La ola sarracena prosiguió su camino hacia el este. Salió a los llanos de Miranda de Ebro, como dos años antes, para reducirlo todo a cenizas. Y después enfiló hacia el norte, en dirección a Salinas de Anana, en la llanura alavesa. Los moros dicen que Salinas era una de las fortalezas más preciadas del conde Rodrigo; era, en cualquier caso, la que vigilaba el paso hacia el norte, a Vizcaya. El ejército de Abderramán y Abd al-Malik siguió la misma táctica, por así llamarla: que no quedara piedra sobre piedra. El castillo de Salinas fue desmantelado. Y en sus alrededores se desató la misma marea de muerte y esclavitud.

Cuando los jefes musulmanes consideraron cumplida la misión, pusieron ruta al sur, a Miranda, para ganar los pasos que salen de Alava a La Rioja. Entonces fue cuando el conde Rodrigo se planteó qué hacer. Hasta ese momento, la superioridad numérica musulmana era demasiado evidente, y las tropas que Rodrigo tenía a su disposición no habrían podido hacer otra cosa que advertir a los lugareños para que se refugiaran en los bosques y en los montes, como tantas otras veces. Pero ahora Abderramán y Abd al-Malik, con su inmenso ejército, tenían que salir del llano, lo cual les obligaría a atravesar caminos estrechos, donde era difícil maniobrar. Y Rodrigo podría aprovechar su ventaja estratégica para vengar la desolación sembrada por los moros en Castilla.

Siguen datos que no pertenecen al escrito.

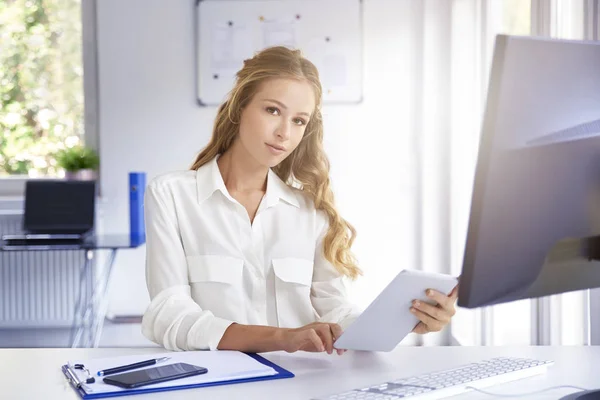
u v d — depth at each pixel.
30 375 1.18
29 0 4.60
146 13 4.41
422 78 4.34
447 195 4.29
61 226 4.03
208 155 1.65
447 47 4.25
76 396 1.06
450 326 4.18
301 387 1.08
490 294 0.96
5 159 4.65
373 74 4.38
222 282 1.54
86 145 4.58
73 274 4.56
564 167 0.97
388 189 4.41
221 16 4.37
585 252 1.02
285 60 1.48
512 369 1.13
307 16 4.34
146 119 4.45
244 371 1.12
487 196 0.92
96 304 4.53
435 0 4.25
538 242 0.97
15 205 4.51
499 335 3.28
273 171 1.69
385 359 1.27
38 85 4.63
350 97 4.37
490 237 0.93
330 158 4.41
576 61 0.96
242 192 1.62
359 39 4.34
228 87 4.40
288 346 1.26
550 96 0.94
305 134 1.64
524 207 0.95
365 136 4.40
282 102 1.47
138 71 4.44
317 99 1.55
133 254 4.54
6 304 4.57
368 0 4.35
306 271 1.61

Para salir del llano de Alava hacia La Rioja hay cuatro pasos naturales. El más occidental es el de Pancorbo, que los combatientes conocían desde la campaña anterior: un paso excesivamente estrecho para un contingente tan numeroso como el sarraceno; demasiado arriesgado. Lo mismo ocurría con el paso más oriental, las Conchas de Haro, que además daban salida a las tierras de los Banu-Qasi, de momento calmadas, pero nunca enteramente seguras ni para asturianos ni para cordobeses. En medio hay otros dos pasos: el Alto de la Morcuera y la Hoz de la Morcuera, el primero cresteando sobre las montañas, el segundo por entre ellas. La cuestión estratégica era la siguiente: ¿por dónde hacer pasar lo más rápido posible y con el menor esfuerzo a un ejército de muchas decenas de miles hombres y caballos? Eso debía de ser lo que Rodrigo se preguntaba, para esperar allí a su enemigo.

El camino de la Hoz era suave, las montañas no se elevaban muy altas, la vía se hacía ancha… Por allí pasa hoy la carretera que lleva de Bugido a Foncea. Era el lugar idóneo para dejar pasar a un ejército tan numeroso. Era, sin duda, el que los jefes moros escogerían. Y allí se instaló el conde Rodrigo. Durante los años anteriores, el conde de Castilla había acentuado las condiciones naturales de la Hoz con obras defensivas: fosos, trincheras… Un ancho foso vetaba el acceso al camino de la Hoz. En él desplegó Rodrigo a sus huestes, cerrando la entrada. Y ante la línea de cierre se presentaron, en efecto, los ejércitos sarracenos, como Rodrigo había previsto. Era miércoles, 8 de agosto de 865.